By meeting foreigners, he also started to love languages, learning Italian to get to know a girl better, then English, and now he studies Russian in a cultural centre of Tunis. 

“It costs me 400 dinars [about $200] per year. I pay my lessons with the money I earn on construction sites,” he said.

For three years before the attack, Hamdi had been employed by the museum on the basis of a temporary status called "Title 2 Worker". Without a contract, Hamdi said, he earned around $100 per month and was not eligible for payslips or social benefits.

“There are around 20 people employed on that basis at the Bardo. It is almost illicit work because we have no traceability of our payments. Sometimes we even don’t get paid,” he said.

When the museum reopened two weeks after the attack, Hamdi said the minister of culture promised that he would be given recognition for his action, and he hoped his work status would change.

“I believed that my situation would eventually be regularised, that I could have a real employment contract,” he said.

But employment at the museum is controlled by the Agency for the Valorisation of Heritage and the National Heritage Institute, so his former employer has seemed unable to straighten out the payment problem and Hamdi seems to be condemned to job insecurity. 

Worse, he now fears he will not be able to work for the Bardo after his various appearances in the Tunisian media to denounce his lack of status.

It’s a situation that has become even more desperate since his father lost the use of his legs and Hamdi has had to find the resources to feed his family, including his mother, his 20-year-old brother and 16-year-old sister.

In recent weeks, Hamdi was interviewed on the Attounissia TV channel along with Minister of Culture Sonia Mbarek. During the interview, he said he hadn't been paid for four months. Mbarek said she was trying to resolve the issue and had met with some of the employees. She said she couldn't, however, make any promises.

A Ministry of Culture official told MEE that the issue of payments to Hamdi and others would be solved as soon as possible, even though it falls under the responsibility of the finances ministry, he said.

“These types of contracts are like seasonal-type contracts. There might have been administrative slowness," said the spokesperson, who said the ministry will host 18 Bardo employees during Heritage Day celebrations next month.

“They will be decorated and honoured by the minister,” he said.

Refuge

It is not only the state that has refused to show him gratitude: Hamdi said he now finds himself threatened on a daily basis in his north Tunis neighbourhood of Hay Ettadhamen.

“Many radical Salafists have heard that I have saved tourists. I’ve received threats and intimidations from them,” he said.

Trying to avoid undesirable encounters, he has spent several days at friend’s houses, but can no longer bear the permanent fear he feels when he leaves home - and confesses he doesn’t have many friends left in his neighbourhood.

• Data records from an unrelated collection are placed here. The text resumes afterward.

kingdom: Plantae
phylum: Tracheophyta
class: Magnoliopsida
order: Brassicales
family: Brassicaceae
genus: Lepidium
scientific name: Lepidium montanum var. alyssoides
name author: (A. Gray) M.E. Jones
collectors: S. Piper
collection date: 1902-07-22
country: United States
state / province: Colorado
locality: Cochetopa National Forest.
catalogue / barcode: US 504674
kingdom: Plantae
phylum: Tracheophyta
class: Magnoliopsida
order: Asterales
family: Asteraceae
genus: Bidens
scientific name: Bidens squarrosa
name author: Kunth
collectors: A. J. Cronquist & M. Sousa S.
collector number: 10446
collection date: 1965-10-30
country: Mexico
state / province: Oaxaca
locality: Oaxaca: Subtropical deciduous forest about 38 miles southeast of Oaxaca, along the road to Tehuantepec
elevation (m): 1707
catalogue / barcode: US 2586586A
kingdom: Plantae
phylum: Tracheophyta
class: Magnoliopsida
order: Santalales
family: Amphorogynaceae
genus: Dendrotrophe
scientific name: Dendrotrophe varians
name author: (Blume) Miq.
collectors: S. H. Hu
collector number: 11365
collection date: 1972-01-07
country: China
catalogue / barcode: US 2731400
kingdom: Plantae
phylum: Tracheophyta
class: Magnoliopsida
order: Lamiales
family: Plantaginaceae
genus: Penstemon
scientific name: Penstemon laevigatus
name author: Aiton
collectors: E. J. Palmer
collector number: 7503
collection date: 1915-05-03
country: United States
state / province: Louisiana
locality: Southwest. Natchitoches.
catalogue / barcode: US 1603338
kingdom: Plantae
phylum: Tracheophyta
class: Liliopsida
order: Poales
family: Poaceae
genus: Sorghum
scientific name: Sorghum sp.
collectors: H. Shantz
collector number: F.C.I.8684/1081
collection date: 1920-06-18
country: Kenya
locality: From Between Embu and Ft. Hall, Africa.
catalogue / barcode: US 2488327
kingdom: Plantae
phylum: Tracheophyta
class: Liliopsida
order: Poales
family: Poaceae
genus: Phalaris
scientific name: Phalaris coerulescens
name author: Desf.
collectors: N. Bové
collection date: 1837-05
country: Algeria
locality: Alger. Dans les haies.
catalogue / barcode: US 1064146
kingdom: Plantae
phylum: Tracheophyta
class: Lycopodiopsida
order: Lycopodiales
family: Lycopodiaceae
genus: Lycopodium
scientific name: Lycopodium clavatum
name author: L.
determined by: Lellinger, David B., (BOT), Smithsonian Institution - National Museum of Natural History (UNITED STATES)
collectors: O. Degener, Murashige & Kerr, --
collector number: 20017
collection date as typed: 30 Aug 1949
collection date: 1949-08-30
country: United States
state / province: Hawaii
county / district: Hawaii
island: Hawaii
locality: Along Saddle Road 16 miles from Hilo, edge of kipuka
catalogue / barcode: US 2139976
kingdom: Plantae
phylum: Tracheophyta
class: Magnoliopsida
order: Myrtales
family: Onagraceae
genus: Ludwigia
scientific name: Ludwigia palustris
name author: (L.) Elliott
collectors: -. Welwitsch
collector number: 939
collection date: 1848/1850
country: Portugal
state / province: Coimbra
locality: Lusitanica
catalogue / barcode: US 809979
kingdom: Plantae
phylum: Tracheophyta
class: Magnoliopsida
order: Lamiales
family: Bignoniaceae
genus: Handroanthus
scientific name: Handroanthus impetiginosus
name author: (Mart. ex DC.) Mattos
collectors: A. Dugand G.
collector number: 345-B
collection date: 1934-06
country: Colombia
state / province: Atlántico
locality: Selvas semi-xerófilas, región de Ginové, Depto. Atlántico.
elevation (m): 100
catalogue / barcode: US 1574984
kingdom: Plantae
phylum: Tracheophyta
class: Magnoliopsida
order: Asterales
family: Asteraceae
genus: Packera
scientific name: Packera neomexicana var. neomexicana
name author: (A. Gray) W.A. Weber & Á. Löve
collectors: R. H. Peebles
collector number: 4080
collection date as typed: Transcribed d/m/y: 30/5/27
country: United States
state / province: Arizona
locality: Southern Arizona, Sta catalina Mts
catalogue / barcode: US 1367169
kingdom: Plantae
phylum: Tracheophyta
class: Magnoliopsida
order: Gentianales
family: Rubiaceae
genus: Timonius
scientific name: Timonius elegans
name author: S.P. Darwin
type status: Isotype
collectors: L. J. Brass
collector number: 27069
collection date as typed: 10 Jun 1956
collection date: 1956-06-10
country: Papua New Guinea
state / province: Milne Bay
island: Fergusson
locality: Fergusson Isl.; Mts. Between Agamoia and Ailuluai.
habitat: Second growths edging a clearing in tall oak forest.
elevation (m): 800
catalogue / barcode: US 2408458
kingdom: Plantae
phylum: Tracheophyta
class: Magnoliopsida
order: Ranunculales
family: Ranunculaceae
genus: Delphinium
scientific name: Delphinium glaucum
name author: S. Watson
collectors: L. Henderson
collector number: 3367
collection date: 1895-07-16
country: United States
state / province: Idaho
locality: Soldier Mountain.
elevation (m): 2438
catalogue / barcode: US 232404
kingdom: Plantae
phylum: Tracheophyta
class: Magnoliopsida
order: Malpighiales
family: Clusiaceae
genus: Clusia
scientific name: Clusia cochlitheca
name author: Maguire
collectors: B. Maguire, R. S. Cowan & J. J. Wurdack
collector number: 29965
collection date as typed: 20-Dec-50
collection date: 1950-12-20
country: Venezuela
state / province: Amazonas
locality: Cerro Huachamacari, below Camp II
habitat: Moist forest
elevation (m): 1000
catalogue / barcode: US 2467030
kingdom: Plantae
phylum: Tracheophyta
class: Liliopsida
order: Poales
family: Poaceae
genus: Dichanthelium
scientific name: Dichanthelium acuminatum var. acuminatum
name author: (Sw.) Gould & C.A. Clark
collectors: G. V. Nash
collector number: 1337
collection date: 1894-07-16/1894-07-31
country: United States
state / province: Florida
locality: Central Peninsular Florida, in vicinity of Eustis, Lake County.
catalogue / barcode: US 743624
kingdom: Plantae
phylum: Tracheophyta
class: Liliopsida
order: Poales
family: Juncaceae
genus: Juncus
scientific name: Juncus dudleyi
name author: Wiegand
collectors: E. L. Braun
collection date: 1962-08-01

Most young people, he said, have left for Syria to join the Islamic State group, now estimated to have up to 5,000 Tunisians, according to government authorities.

One of Hamdi’s last and only refuges is the historian Abdelaziz Belhodja, who published a book on Hannibal Barca, the Carthaginian hero and historical figure of Tunisia, in 2011.

“Alaa is an intelligent boy who likes learning. He is courageous and aware - despite his young age - of everything that we lack here in Tunisia to revive our grandeur,” Belhodja told MEE.

For Hamdi, despite these daily difficulties, Hannibal remains a model, a reference. He even wears a pendant engraved with Hannibal’s name.

But even if Hamdi now knows the history of his country by heart, he said has no more illusions about his future.

“I love my country, but I can’t stand this situation,” he said. “I don’t understand why it is so difficult to provide me with a normal contract.”